Magnan gulped audibly. The Qornt froze, head tilted, beak
aimed directly at the spot where the Terrestrials stood in the deep shade of a
giant trunk.

“I’ll go for help,” Magnan squeaked. He whirled and took
three leaps into the brush; a second great green-clad figure rose up to block
his way. He spun, darted to the left. The first Qornt pounced, grappled Magnan
to its narrow chest. Magnan yelled, threshing and kicking, broke free,
turned—and collided with the nine-foot alien, coming in fast from the right.
All three went down in a tangle of limbs.

Retief jumped forward, hauled Magnan free, thrust him aside,
and stopped, right fist cocked. The two Qornt lay groaning, moving feebly.

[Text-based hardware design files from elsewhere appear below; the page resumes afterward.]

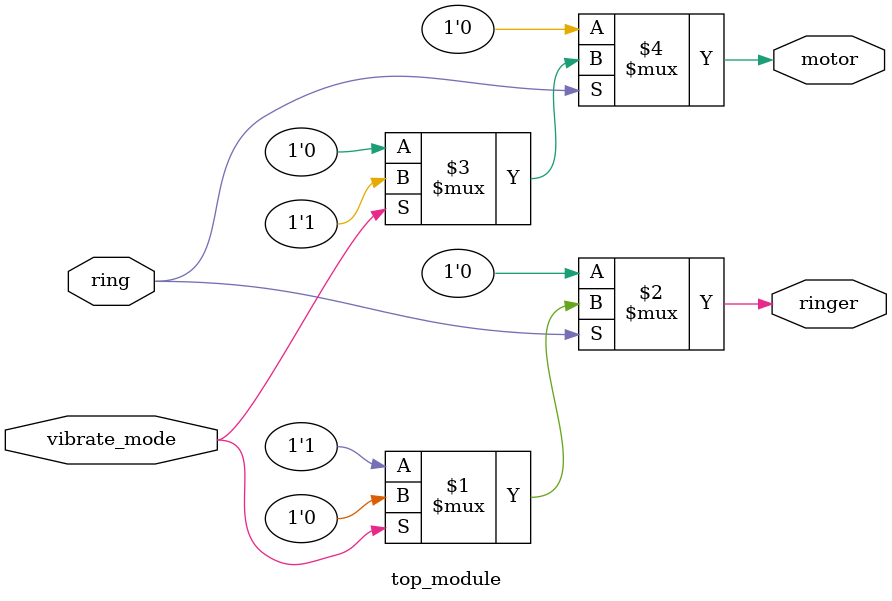
<source format=v>
module top_module (
    input ring,
    input vibrate_mode,
    output ringer,       // Make sound
    output motor         // Vibrate
);

    assign ringer = (ring) ? (vibrate_mode) ? 1'b0: 1'b1: 1'b0;
    assign motor = (ring) ? (vibrate_mode) ? 1'b1: 1'b0: 1'b0;
    
endmodule

</source>
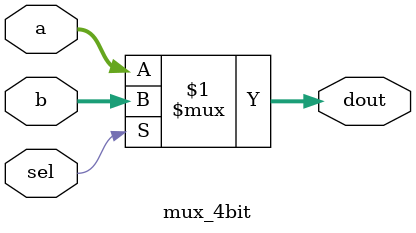
<source format=v>
module full_adder(sum,cout,a, b, c);

output cout,sum;

input a,b,c;
assign sum = a ^ b ^ c;  
assign carry = (a&b) | (b&c) | (c&a);

endmodule

module adder_4bit(sum ,carry, a ,b,c);

output [3:0] sum ;
output carry ;
input c;
input [3:0] a ;
input [3:0] b ; 

wire [2:0]s;

full_adder u0 (sum[0],s[0],a[0],b[0],c);
full_adder u1 (sum[1],s[1],a[1],b[1],s[0]);
full_adder u2 (sum[2],s[2],a[2],b[2],s[1]);
full_adder u3 (sum[3],carry,a[3],b[3],s[2]);

endmodule

module mux_4bit ( dout,sel,a ,b);

output [3:0]dout ;

input [3:0]a ;
input [3:0]b ;
input sel ;
   
assign dout = sel ? b : a;

endmodule
</source>
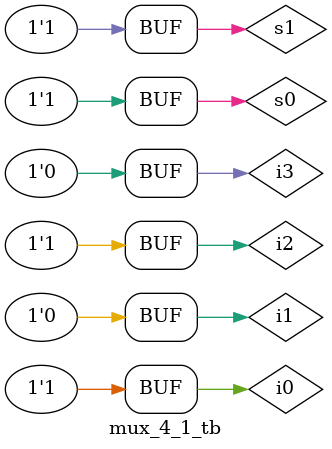
<source format=v>
module mux_4_1_tb;
  reg i0,i1,i2,i3;
  reg s0,s1;
  wire out;
  mux_4_1 ak2(i0,i1,i2,i3,s0,s1,out);
  initial begin
    i0=1;i1=2;i2=3;i3=4;
    #10 i0=2;i1=3;i2=4;i3=5;
    #10 i0=3;i1=4;i2=5;i3=6;
  end
   initial begin 
    s0=0;s1=0;
    #10 s0=0;s1=1;
    #10 s0=1;s1=0;
    #10 s0=1;s1=1;
  end
  initial begin
    $dumpfile("ak.vcd");
    $dumpvars;
  end
endmodule
</source>
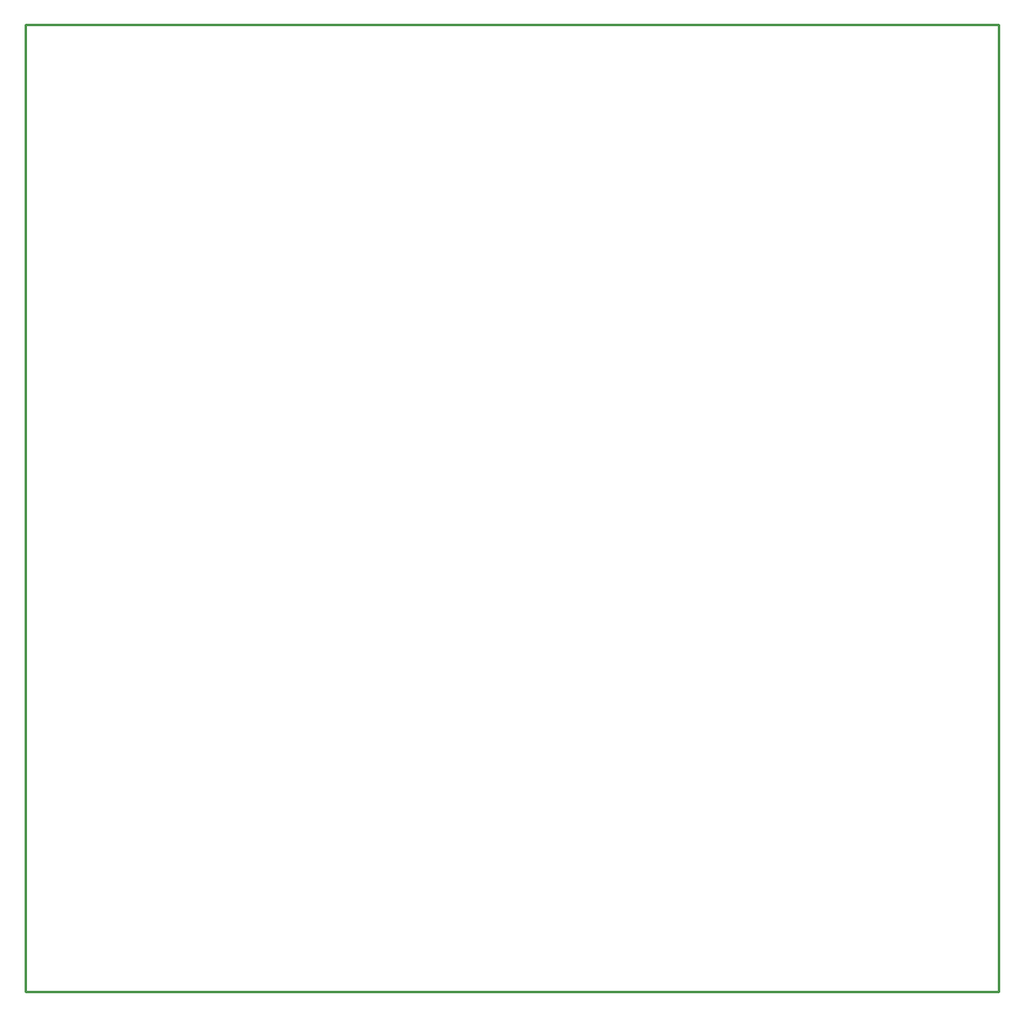
<source format=gko>
G04 Layer_Color=16711935*
%FSLAX25Y25*%
%MOIN*%
G70*
G01*
G75*
%ADD27C,0.01000*%
D27*
X1000Y1000D02*
Y394000D01*
X397000D01*
Y500D02*
Y394000D01*
X1000Y500D02*
X397000D01*
X1000D02*
Y1000D01*
M02*

</source>
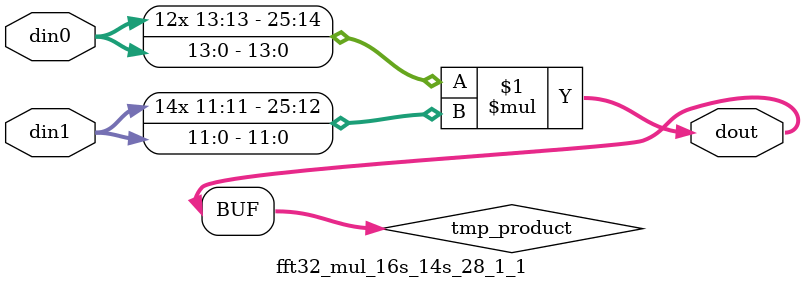
<source format=v>

`timescale 1 ns / 1 ps

  module fft32_mul_16s_14s_28_1_1(din0, din1, dout);
parameter ID = 1;
parameter NUM_STAGE = 0;
parameter din0_WIDTH = 14;
parameter din1_WIDTH = 12;
parameter dout_WIDTH = 26;

input [din0_WIDTH - 1 : 0] din0; 
input [din1_WIDTH - 1 : 0] din1; 
output [dout_WIDTH - 1 : 0] dout;

wire signed [dout_WIDTH - 1 : 0] tmp_product;













assign tmp_product = $signed(din0) * $signed(din1);








assign dout = tmp_product;







endmodule

</source>
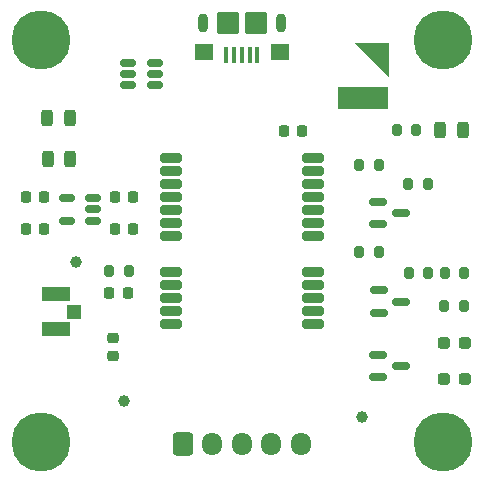
<source format=gbr>
%TF.GenerationSoftware,KiCad,Pcbnew,8.0.6*%
%TF.CreationDate,2024-10-28T16:54:01-06:00*%
%TF.ProjectId,GPS Module,47505320-4d6f-4647-956c-652e6b696361,rev?*%
%TF.SameCoordinates,Original*%
%TF.FileFunction,Soldermask,Top*%
%TF.FilePolarity,Negative*%
%FSLAX46Y46*%
G04 Gerber Fmt 4.6, Leading zero omitted, Abs format (unit mm)*
G04 Created by KiCad (PCBNEW 8.0.6) date 2024-10-28 16:54:01*
%MOMM*%
%LPD*%
G01*
G04 APERTURE LIST*
G04 Aperture macros list*
%AMRoundRect*
0 Rectangle with rounded corners*
0 $1 Rounding radius*
0 $2 $3 $4 $5 $6 $7 $8 $9 X,Y pos of 4 corners*
0 Add a 4 corners polygon primitive as box body*
4,1,4,$2,$3,$4,$5,$6,$7,$8,$9,$2,$3,0*
0 Add four circle primitives for the rounded corners*
1,1,$1+$1,$2,$3*
1,1,$1+$1,$4,$5*
1,1,$1+$1,$6,$7*
1,1,$1+$1,$8,$9*
0 Add four rect primitives between the rounded corners*
20,1,$1+$1,$2,$3,$4,$5,0*
20,1,$1+$1,$4,$5,$6,$7,0*
20,1,$1+$1,$6,$7,$8,$9,0*
20,1,$1+$1,$8,$9,$2,$3,0*%
G04 Aperture macros list end*
%ADD10C,0.000100*%
%ADD11C,1.000000*%
%ADD12RoundRect,0.225000X-0.225000X-0.250000X0.225000X-0.250000X0.225000X0.250000X-0.225000X0.250000X0*%
%ADD13RoundRect,0.200000X0.200000X0.275000X-0.200000X0.275000X-0.200000X-0.275000X0.200000X-0.275000X0*%
%ADD14RoundRect,0.200000X-0.200000X-0.275000X0.200000X-0.275000X0.200000X0.275000X-0.200000X0.275000X0*%
%ADD15C,2.900000*%
%ADD16C,5.000000*%
%ADD17O,0.900000X1.600000*%
%ADD18RoundRect,0.250000X0.550000X0.450000X-0.550000X0.450000X-0.550000X-0.450000X0.550000X-0.450000X0*%
%ADD19RoundRect,0.250000X0.700000X0.700000X-0.700000X0.700000X-0.700000X-0.700000X0.700000X-0.700000X0*%
%ADD20RoundRect,0.100000X0.100000X0.575000X-0.100000X0.575000X-0.100000X-0.575000X0.100000X-0.575000X0*%
%ADD21RoundRect,0.150000X-0.587500X-0.150000X0.587500X-0.150000X0.587500X0.150000X-0.587500X0.150000X0*%
%ADD22RoundRect,0.243750X-0.243750X-0.456250X0.243750X-0.456250X0.243750X0.456250X-0.243750X0.456250X0*%
%ADD23RoundRect,0.200000X-0.700000X-0.200000X0.700000X-0.200000X0.700000X0.200000X-0.700000X0.200000X0*%
%ADD24RoundRect,0.237500X-0.287500X-0.237500X0.287500X-0.237500X0.287500X0.237500X-0.287500X0.237500X0*%
%ADD25RoundRect,0.225000X0.225000X0.250000X-0.225000X0.250000X-0.225000X-0.250000X0.225000X-0.250000X0*%
%ADD26RoundRect,0.218750X-0.218750X-0.256250X0.218750X-0.256250X0.218750X0.256250X-0.218750X0.256250X0*%
%ADD27RoundRect,0.225000X-0.250000X0.225000X-0.250000X-0.225000X0.250000X-0.225000X0.250000X0.225000X0*%
%ADD28RoundRect,0.102000X0.525000X-0.500000X0.525000X0.500000X-0.525000X0.500000X-0.525000X-0.500000X0*%
%ADD29RoundRect,0.102000X1.100000X-0.525000X1.100000X0.525000X-1.100000X0.525000X-1.100000X-0.525000X0*%
%ADD30RoundRect,0.150000X-0.512500X-0.150000X0.512500X-0.150000X0.512500X0.150000X-0.512500X0.150000X0*%
%ADD31RoundRect,0.150000X0.512500X0.150000X-0.512500X0.150000X-0.512500X-0.150000X0.512500X-0.150000X0*%
%ADD32RoundRect,0.250000X-0.600000X-0.725000X0.600000X-0.725000X0.600000X0.725000X-0.600000X0.725000X0*%
%ADD33O,1.700000X1.950000*%
%ADD34RoundRect,0.102000X-2.050000X-0.850000X2.050000X-0.850000X2.050000X0.850000X-2.050000X0.850000X0*%
G04 APERTURE END LIST*
D10*
%TO.C,BT1*%
X142370000Y-56040000D02*
X139570000Y-53240000D01*
X142370000Y-53240000D01*
X142370000Y-56040000D01*
G36*
X142370000Y-56040000D02*
G01*
X139570000Y-53240000D01*
X142370000Y-53240000D01*
X142370000Y-56040000D01*
G37*
%TD*%
D11*
%TO.C,Vin1*%
X120040000Y-83540000D03*
%TD*%
%TO.C,GND1*%
X140210000Y-84850000D03*
%TD*%
%TO.C,3.3V1*%
X115920000Y-71750000D03*
%TD*%
D12*
%TO.C,C2*%
X133555000Y-60660000D03*
X135105000Y-60660000D03*
%TD*%
D13*
%TO.C,R1*%
X141605000Y-63520000D03*
X139955000Y-63520000D03*
%TD*%
D14*
%TO.C,R8*%
X147165000Y-72680000D03*
X148815000Y-72680000D03*
%TD*%
D15*
%TO.C,REF\u002A\u002A*%
X113000000Y-87000000D03*
D16*
X113000000Y-87000000D03*
%TD*%
D17*
%TO.C,J2*%
X126700000Y-51560000D03*
D18*
X126800000Y-54010000D03*
D19*
X128800000Y-51560000D03*
X131200000Y-51560000D03*
D18*
X133200000Y-54010000D03*
D17*
X133300000Y-51560000D03*
D20*
X128700000Y-54235000D03*
X129350000Y-54235000D03*
X130000000Y-54235000D03*
X130650000Y-54235000D03*
X131300000Y-54235000D03*
%TD*%
D13*
%TO.C,R6*%
X144755000Y-60560000D03*
X143105000Y-60560000D03*
%TD*%
D21*
%TO.C,Q2*%
X141572500Y-74170000D03*
X141572500Y-76070000D03*
X143447500Y-75120000D03*
%TD*%
D22*
%TO.C,D2*%
X113542500Y-59600000D03*
X115417500Y-59600000D03*
%TD*%
D12*
%TO.C,C3*%
X119225000Y-68980000D03*
X120775000Y-68980000D03*
%TD*%
%TO.C,C4*%
X119225000Y-66260000D03*
X120775000Y-66260000D03*
%TD*%
D15*
%TO.C,REF\u002A\u002A*%
X113000000Y-53000000D03*
D16*
X113000000Y-53000000D03*
%TD*%
D13*
%TO.C,R5*%
X120405000Y-72560000D03*
X118755000Y-72560000D03*
%TD*%
D23*
%TO.C,U1*%
X136000000Y-63000000D03*
X136000000Y-64100000D03*
X136000000Y-65200000D03*
X136000000Y-66300000D03*
X136000000Y-67400000D03*
X136000000Y-68500000D03*
X136000000Y-69600000D03*
X136000000Y-72600000D03*
X136000000Y-73700000D03*
X136000000Y-74800000D03*
X136000000Y-75900000D03*
X136000000Y-77000000D03*
X124000000Y-77000000D03*
X124000000Y-75900000D03*
X124000000Y-74800000D03*
X124000000Y-73700000D03*
X124000000Y-72600000D03*
X124000000Y-69600000D03*
X124000000Y-68500000D03*
X124000000Y-67400000D03*
X124000000Y-66300000D03*
X124000000Y-65200000D03*
X124000000Y-64100000D03*
X124000000Y-63000000D03*
%TD*%
D24*
%TO.C,Pwr1*%
X147145000Y-81650000D03*
X148895000Y-81650000D03*
%TD*%
D25*
%TO.C,C6*%
X113245000Y-68970000D03*
X111695000Y-68970000D03*
%TD*%
D14*
%TO.C,R4*%
X144135000Y-72670000D03*
X145785000Y-72670000D03*
%TD*%
D26*
%TO.C,L1*%
X118782500Y-74360000D03*
X120357500Y-74360000D03*
%TD*%
D22*
%TO.C,D3*%
X146812500Y-60580000D03*
X148687500Y-60580000D03*
%TD*%
D14*
%TO.C,R3*%
X144095000Y-65160000D03*
X145745000Y-65160000D03*
%TD*%
D13*
%TO.C,R2*%
X141605000Y-70880000D03*
X139955000Y-70880000D03*
%TD*%
D27*
%TO.C,C1*%
X119090000Y-78165000D03*
X119090000Y-79715000D03*
%TD*%
D24*
%TO.C,PPS1*%
X147145000Y-78620000D03*
X148895000Y-78620000D03*
%TD*%
D28*
%TO.C,J1*%
X115775000Y-75970000D03*
D29*
X114250000Y-77445000D03*
X114250000Y-74495000D03*
%TD*%
D15*
%TO.C,REF\u002A\u002A*%
X147000000Y-87000000D03*
D16*
X147000000Y-87000000D03*
%TD*%
D30*
%TO.C,U2*%
X120342500Y-54897500D03*
X120342500Y-55847500D03*
X120342500Y-56797500D03*
X122617500Y-56797500D03*
X122617500Y-55847500D03*
X122617500Y-54897500D03*
%TD*%
D25*
%TO.C,C5*%
X113245000Y-66260000D03*
X111695000Y-66260000D03*
%TD*%
D22*
%TO.C,D1*%
X115437500Y-63080000D03*
X113562500Y-63080000D03*
%TD*%
D14*
%TO.C,R7*%
X147145000Y-75510000D03*
X148795000Y-75510000D03*
%TD*%
D21*
%TO.C,Q3*%
X141562500Y-79600000D03*
X141562500Y-81500000D03*
X143437500Y-80550000D03*
%TD*%
D15*
%TO.C,REF\u002A\u002A*%
X147000000Y-53000000D03*
D16*
X147000000Y-53000000D03*
%TD*%
D31*
%TO.C,U3*%
X117437500Y-68262500D03*
X117437500Y-67312500D03*
X117437500Y-66362500D03*
X115162500Y-66362500D03*
X115162500Y-68262500D03*
%TD*%
D32*
%TO.C,J3*%
X125000000Y-87200000D03*
D33*
X127500000Y-87200000D03*
X130000000Y-87200000D03*
X132500000Y-87200000D03*
X135000000Y-87200000D03*
%TD*%
D34*
%TO.C,BT1*%
X140220000Y-57890000D03*
%TD*%
D21*
%TO.C,Q1*%
X141562500Y-66650000D03*
X141562500Y-68550000D03*
X143437500Y-67600000D03*
%TD*%
M02*

</source>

“Nice piece of work, Mr. Magnan,” Retief said. “You nailed
both of them.”

“Those, undoubtedly, are the most blood-thirsty, aggressive,
merciless countenances it has ever been my misfortune to encounter,” Magnan
said. “It hardly seems fair; eight feet tall AND faces like
that . . .”

The smaller of the two captive Qornt ran long, slender
fingers over a bony shin from which he had turned back the tight-fitting green
trousers.

“It’s not broken,” he whistled nasally in passable
Terrestrial, eyeing Magnan through the heavy goggles, now badly cracked. “Small
thanks to you.”

Magnan smiled loftily. “I daresay you’ll think twice before interfering
with peaceable diplomats in future.”

“Diplomats? Surely you jest.”

“Never mind us,” Retief said. “It’s you fellows we’d like to
talk about. How many of you are there?”

“Only Zubb and myself—”

“I mean altogether. How many Qornt?”

The alien whistled shrilly.

“Here, no signaling!” Magnan snapped, looking around.

“That was merely an expression of amusement—”

“You find the situation amusing? I assure you, sir, you are
in perilous straits at the moment. I MAY fly into another rage, you know.”

“Please, restrain yourself. I was merely somewhat astonished—”
a small whistle escaped—“at being taken for a Qornt.”

“Aren’t you a Qornt?”

“I? Great snail trails, no!” More stifled whistles of
amusement escaped the beaked face. “Both Zubb and I are Verpp. Naturalists, as
it happens.”

“You certainly LOOK like Qornt.”

“Oh, not at all—except perhaps to a Terrestrial. The Qornt
are sturdily-built rascals, all over ten feet in height. And, of course, they
do nothing but quarrel. A drone caste, actually.”

“A caste? You mean they’re biologically the same as you—”

“Not at all! A Verpp wouldn’t think of fertilizing a Qornt.”